Ангел нехотя обернулся. Он был почти голый, и его влажное тело местами серебрилось от налипшего талька.

– Что-что?

В голосе, доносившемся будто издалека, послышался смех.

– Фред, ты похож на пирог, с которого осыпалась пудра! Довольно бледный пирог… В будущем году мы будем умнее. Купим загородный дом…

– Ты хочешь загородный дом?

– Да. Не сию минуту, конечно…

Закалывая волосы, она указала кивком головы на завесу дождя, лившего без ветра, без грома, сплошной серой стеной.

– В будущем году… Почему бы нет?

– Мысль хорошая. Очень хорошая.

Он говорил, чтобы отделаться от неё, вежливо отделаться и сосредоточиться на своём удивлении. «Мне казалось, что мы не виделись всего год. Я упустил из виду войну. Выходит, прошло – один, два, три, четыре, пять – пять лет, как мы не виделись. Один, два, три, четыре… Значит, я всё-таки забыл её? Нет, потому что они при мне говорили о ней, а я ни разу не подскочил и не вскрикнул: "Как же, как же! Леа! Как она там?" Пять лет… А сколько ей было в четырнадцатом?»

Он снова принялся считать и упёрся в немыслимую цифру. «Получается, что ей сейчас около шестидесяти… Какой бред!..»

– Главное, – продолжала Эдме, – это правильно решить, где покупать. Изумительные места в…

– Нормандии, – машинально подхватил Ангел.

– Да, в Нормандии… Ты хорошо знаешь Нормандию?

– Нет… В общем, нет… Там много зелени. Липы… озёра…

Он прикрыл глаза, словно у него закружилась голова.

– А где? В какой части Нормандии?

– Озёра, сливки, клубника и павлины…

– Вот видишь, сколько ты всего знаешь! Райские края! А что ещё там есть?

Казалось, он читает свои ответы, склонясь над круглым зеркалом, перед которым обычно проверял по утрам, чисто ли он выбрит. Он продолжал, безвольно и неуверенно:

– Павлины… Луна на паркете и большой-большой красный ковёр в аллее…
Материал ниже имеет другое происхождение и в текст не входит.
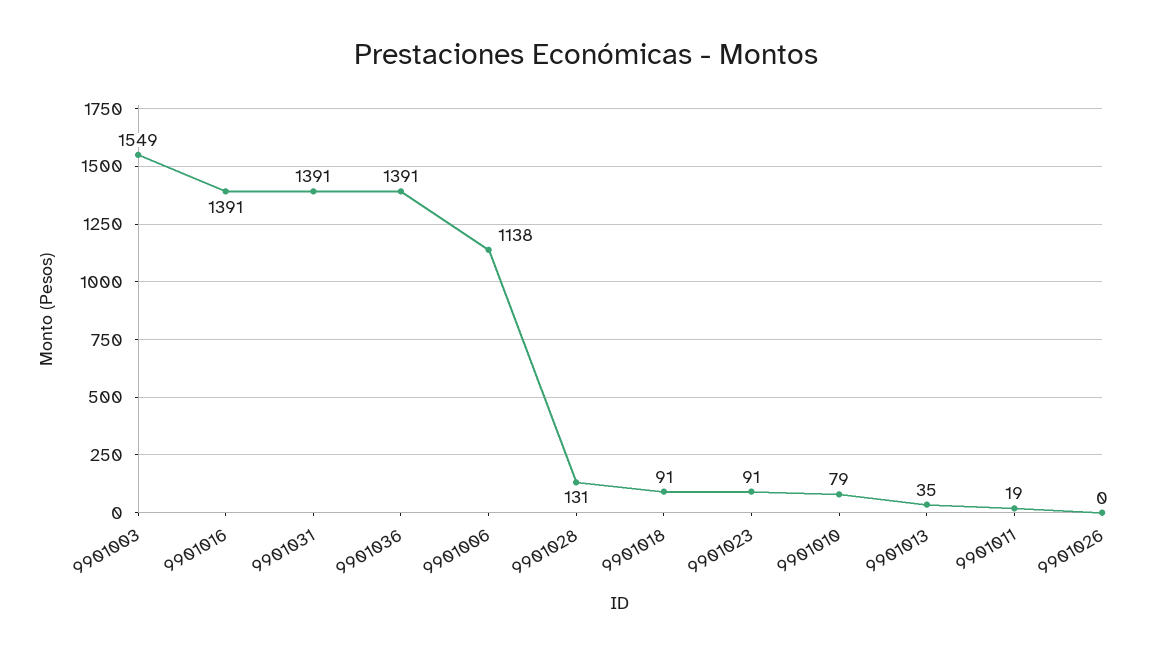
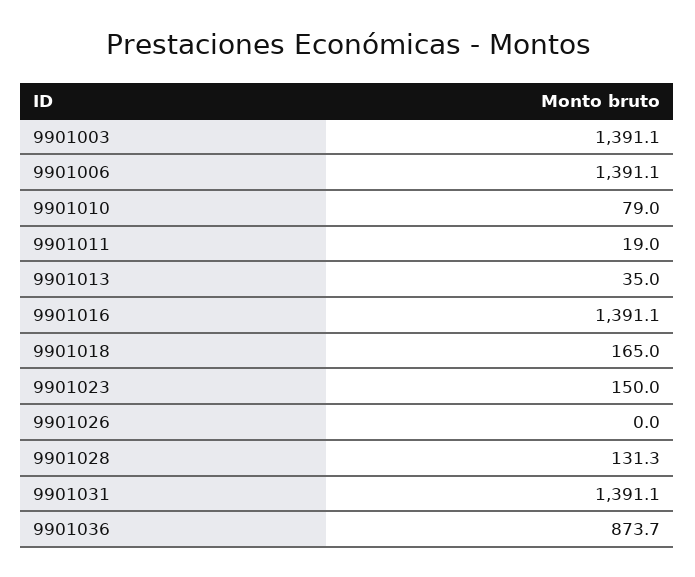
9901003: 1549 -> 1391.1
9901036: 1391 -> 873.7
9901006: 1138 -> 1391.1
9901018: 91 -> 165
9901023: 91 -> 150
Не договорив, он слегка качнулся и соскользнул на ковёр. Край кровати задержал его падение, и он уронил на смятые простыни бесчувственное лицо, которому бледность в сочетании с загаром придавала зеленоватый оттенок слоновой кости.

Почти в ту же секунду, не вскрикнув, Эдме очутилась рядом с ним на полу, подхватила отяжелевшую голову, поднесла к обескровленному лицу открытый флакон, но слабеющие руки оттолкнули её:

– Оставь меня… Ты же видишь, я умираю.

Однако он не умирал, и рука его, которую держала Эдме, оставалась тёплой. Он пробормотал это едва слышно, с торжественностью и упоением юных самоубийц, которые искали смерти и избежали её.